整形済み文書のソーステキスト
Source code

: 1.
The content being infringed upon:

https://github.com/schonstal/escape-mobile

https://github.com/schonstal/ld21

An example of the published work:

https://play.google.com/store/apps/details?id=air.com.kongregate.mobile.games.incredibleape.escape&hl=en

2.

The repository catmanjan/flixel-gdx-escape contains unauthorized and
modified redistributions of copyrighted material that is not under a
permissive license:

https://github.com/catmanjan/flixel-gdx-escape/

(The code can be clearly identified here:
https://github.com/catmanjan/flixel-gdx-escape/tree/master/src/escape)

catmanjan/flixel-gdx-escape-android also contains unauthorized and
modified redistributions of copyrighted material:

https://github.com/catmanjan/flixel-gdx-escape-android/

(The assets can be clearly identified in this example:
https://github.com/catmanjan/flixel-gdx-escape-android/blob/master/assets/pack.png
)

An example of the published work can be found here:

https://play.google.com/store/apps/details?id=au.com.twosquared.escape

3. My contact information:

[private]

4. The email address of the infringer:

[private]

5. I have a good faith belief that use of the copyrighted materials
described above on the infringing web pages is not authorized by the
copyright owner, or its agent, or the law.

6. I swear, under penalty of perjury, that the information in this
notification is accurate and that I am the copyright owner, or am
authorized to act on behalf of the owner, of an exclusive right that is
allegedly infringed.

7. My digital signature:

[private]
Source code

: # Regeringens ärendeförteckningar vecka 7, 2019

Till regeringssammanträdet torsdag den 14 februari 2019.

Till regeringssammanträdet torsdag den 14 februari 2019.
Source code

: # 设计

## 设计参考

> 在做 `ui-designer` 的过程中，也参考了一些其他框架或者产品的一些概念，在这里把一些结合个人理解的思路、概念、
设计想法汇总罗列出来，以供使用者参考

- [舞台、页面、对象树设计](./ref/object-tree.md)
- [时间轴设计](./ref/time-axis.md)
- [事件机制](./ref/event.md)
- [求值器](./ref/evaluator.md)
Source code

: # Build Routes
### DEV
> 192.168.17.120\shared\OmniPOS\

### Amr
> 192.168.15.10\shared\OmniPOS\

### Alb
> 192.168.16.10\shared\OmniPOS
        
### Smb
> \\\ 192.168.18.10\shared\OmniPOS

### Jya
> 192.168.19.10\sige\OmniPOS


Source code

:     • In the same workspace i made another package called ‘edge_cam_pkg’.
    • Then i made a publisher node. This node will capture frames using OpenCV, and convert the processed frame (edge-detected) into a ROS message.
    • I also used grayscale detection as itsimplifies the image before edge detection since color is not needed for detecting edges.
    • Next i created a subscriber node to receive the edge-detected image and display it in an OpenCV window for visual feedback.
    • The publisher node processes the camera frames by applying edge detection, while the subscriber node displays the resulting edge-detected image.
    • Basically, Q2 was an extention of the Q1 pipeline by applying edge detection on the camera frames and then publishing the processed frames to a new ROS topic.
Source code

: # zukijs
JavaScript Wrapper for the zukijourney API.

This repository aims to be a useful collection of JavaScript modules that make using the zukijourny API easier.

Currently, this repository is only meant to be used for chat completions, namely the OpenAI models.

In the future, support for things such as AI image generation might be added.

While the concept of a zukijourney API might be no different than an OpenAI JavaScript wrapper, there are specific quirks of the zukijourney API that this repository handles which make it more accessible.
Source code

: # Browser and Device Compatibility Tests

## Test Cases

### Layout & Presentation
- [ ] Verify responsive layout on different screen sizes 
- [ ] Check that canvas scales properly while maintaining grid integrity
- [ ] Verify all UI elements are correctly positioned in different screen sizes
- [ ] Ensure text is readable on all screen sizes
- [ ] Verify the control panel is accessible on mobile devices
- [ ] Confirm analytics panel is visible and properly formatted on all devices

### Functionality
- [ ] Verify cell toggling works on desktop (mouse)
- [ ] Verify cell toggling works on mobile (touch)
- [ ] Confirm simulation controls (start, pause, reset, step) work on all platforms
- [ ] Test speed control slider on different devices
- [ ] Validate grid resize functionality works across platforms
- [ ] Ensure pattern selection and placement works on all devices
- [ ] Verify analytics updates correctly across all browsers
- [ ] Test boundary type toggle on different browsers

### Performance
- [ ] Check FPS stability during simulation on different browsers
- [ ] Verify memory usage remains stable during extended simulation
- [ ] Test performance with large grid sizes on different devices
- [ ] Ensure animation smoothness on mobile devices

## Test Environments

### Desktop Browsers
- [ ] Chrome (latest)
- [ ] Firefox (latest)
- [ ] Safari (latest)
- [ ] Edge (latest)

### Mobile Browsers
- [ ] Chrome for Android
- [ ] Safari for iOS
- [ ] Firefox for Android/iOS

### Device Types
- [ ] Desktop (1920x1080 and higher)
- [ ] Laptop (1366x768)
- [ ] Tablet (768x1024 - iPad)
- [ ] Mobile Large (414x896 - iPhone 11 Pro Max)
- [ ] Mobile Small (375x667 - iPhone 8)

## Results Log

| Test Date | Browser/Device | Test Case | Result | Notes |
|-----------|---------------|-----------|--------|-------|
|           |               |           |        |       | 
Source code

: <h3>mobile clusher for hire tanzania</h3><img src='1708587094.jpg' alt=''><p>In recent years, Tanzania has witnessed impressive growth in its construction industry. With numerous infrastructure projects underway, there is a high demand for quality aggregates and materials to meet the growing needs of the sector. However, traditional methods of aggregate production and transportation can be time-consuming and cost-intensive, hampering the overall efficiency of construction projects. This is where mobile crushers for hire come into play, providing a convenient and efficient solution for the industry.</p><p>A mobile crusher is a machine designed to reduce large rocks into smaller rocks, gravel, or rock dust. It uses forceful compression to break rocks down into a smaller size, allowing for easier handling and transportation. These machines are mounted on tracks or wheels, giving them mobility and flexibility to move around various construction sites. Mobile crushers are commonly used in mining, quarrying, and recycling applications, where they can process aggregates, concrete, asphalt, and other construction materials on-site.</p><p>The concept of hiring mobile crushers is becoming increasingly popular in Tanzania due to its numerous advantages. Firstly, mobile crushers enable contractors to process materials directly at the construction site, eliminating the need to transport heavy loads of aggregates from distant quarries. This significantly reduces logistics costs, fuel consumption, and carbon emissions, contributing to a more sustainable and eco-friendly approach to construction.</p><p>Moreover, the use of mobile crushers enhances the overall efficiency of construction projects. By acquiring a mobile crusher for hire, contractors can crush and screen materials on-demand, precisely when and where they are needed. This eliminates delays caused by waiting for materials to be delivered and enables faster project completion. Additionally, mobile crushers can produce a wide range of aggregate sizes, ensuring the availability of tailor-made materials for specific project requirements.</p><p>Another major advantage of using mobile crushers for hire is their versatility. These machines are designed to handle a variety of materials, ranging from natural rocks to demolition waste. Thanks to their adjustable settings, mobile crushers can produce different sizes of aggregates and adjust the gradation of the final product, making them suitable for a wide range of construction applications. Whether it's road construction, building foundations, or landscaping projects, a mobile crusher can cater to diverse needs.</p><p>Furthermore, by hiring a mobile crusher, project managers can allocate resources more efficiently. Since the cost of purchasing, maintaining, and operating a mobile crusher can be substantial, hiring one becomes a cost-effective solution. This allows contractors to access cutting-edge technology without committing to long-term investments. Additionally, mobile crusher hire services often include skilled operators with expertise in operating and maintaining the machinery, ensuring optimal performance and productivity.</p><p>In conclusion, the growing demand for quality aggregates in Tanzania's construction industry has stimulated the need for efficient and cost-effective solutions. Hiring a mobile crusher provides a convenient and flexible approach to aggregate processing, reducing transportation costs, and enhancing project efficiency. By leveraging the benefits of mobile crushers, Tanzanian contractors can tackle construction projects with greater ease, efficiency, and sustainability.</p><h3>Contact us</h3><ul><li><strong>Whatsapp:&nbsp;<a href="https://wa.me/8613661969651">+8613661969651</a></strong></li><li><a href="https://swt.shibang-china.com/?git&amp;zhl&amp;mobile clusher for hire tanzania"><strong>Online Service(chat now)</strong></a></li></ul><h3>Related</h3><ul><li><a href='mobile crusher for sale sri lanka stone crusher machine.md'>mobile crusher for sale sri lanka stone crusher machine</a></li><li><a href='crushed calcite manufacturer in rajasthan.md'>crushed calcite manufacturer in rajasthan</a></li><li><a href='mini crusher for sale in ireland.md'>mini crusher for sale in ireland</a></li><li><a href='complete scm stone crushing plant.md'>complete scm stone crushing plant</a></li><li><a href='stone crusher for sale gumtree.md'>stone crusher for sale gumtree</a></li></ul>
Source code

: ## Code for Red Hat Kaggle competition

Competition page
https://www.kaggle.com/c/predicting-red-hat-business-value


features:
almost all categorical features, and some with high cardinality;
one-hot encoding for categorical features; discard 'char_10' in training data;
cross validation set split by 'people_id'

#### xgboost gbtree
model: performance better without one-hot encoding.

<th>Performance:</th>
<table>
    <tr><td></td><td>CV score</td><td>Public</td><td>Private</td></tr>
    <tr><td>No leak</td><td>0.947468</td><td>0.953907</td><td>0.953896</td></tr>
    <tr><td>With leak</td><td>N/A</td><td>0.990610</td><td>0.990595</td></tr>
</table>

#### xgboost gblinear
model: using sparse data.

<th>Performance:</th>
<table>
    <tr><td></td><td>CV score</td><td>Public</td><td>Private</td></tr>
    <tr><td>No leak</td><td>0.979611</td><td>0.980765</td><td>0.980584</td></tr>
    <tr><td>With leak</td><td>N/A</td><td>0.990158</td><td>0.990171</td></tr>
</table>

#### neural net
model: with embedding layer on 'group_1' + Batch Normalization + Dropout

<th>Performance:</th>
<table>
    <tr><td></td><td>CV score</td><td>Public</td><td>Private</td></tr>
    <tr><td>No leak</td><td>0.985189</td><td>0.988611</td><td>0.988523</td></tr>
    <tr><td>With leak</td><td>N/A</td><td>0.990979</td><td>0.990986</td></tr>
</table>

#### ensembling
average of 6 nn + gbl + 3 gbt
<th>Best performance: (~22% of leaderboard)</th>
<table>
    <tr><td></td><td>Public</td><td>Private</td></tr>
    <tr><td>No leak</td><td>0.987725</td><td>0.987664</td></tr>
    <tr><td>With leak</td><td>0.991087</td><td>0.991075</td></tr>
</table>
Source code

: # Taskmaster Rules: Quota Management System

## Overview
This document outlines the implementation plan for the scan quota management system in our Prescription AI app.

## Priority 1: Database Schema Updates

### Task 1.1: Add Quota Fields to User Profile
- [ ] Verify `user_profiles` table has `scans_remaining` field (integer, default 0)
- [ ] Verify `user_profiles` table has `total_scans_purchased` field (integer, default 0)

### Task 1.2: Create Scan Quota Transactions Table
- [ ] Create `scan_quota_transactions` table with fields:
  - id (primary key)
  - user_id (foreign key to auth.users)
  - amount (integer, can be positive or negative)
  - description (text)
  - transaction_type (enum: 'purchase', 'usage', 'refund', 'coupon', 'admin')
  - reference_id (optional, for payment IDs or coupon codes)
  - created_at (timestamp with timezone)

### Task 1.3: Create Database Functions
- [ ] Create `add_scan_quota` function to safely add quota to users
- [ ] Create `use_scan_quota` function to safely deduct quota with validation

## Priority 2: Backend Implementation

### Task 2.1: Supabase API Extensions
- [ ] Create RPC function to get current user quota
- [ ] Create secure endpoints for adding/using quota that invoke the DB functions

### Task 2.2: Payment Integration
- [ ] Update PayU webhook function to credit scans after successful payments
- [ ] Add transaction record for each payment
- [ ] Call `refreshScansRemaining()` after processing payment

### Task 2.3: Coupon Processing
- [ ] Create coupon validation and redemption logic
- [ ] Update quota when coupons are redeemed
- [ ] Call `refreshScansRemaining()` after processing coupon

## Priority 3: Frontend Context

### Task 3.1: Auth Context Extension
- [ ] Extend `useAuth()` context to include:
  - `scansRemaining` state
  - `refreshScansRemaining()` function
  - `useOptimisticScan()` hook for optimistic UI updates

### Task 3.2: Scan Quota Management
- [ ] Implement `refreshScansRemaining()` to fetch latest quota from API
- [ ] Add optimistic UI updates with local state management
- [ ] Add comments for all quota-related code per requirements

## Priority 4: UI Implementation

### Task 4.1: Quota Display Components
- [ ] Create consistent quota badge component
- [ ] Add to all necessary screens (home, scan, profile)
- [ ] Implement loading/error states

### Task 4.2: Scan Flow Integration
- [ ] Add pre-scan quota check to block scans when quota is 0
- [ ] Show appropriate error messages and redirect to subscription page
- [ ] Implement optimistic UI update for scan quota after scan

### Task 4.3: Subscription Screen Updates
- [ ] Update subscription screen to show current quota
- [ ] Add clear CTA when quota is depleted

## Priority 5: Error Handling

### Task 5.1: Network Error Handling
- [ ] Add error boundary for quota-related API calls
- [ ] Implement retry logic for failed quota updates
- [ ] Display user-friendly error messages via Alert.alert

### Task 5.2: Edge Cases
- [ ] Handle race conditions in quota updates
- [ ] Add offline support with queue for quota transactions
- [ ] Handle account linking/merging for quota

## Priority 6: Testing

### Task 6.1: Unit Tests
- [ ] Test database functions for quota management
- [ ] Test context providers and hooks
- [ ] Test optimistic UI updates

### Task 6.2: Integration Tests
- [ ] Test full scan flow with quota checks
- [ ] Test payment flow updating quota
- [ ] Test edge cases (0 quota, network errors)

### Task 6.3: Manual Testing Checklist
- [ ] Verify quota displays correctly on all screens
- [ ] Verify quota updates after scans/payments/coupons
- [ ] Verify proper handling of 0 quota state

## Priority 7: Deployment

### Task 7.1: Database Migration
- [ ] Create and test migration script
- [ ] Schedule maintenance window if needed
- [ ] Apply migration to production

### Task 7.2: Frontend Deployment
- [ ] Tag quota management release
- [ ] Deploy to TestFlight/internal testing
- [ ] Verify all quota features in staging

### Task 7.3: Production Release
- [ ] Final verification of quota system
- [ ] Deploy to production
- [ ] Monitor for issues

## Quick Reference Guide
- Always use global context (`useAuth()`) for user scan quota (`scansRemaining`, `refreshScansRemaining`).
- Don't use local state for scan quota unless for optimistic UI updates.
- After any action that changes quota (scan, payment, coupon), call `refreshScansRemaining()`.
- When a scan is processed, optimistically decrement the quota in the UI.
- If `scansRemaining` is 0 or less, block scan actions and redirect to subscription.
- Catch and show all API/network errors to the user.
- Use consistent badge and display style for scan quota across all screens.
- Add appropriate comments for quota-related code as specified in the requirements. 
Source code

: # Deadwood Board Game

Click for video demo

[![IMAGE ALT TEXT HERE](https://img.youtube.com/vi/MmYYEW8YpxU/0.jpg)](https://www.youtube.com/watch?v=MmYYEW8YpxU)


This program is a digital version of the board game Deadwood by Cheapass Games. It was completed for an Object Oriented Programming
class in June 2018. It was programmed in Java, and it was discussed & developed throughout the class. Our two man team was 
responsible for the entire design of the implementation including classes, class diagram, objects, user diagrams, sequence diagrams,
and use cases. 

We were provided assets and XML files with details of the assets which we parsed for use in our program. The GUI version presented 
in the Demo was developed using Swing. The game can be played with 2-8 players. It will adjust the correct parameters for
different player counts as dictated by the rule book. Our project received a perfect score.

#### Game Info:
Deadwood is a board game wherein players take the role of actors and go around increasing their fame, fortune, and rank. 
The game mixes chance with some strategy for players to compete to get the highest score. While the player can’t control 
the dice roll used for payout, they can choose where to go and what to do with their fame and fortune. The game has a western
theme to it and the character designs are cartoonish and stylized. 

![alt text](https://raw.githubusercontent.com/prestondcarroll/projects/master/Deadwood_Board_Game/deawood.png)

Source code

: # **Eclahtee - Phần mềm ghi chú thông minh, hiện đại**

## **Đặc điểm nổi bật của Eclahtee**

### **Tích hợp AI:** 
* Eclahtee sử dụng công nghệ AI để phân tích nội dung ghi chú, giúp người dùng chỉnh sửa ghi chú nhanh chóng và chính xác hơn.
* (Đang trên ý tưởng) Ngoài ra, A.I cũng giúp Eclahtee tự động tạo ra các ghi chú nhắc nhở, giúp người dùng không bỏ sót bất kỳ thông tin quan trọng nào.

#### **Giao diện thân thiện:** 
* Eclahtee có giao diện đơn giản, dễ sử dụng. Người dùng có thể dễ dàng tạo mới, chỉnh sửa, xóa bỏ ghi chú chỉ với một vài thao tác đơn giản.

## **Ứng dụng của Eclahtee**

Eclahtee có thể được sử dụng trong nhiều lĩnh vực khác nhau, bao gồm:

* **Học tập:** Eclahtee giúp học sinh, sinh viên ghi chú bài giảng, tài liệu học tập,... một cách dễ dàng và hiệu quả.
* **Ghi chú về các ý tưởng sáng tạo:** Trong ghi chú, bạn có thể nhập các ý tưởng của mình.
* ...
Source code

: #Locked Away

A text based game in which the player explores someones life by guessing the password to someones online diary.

• [課題の説明]: 「### Mobile Browsers」を含む行で始まり「- [ ] Firefox for Android/iOS」を含む行で終わる部分だけを、「Mobile Browsers」を「Smartphone Browsers」に差し替えて示せ。それ以外は変えないこと。

• [この課題の解答]:
### Smartphone Browsers
- [ ] Chrome for Android
- [ ] Safari for iOS
- [ ] Firefox for Android/iOS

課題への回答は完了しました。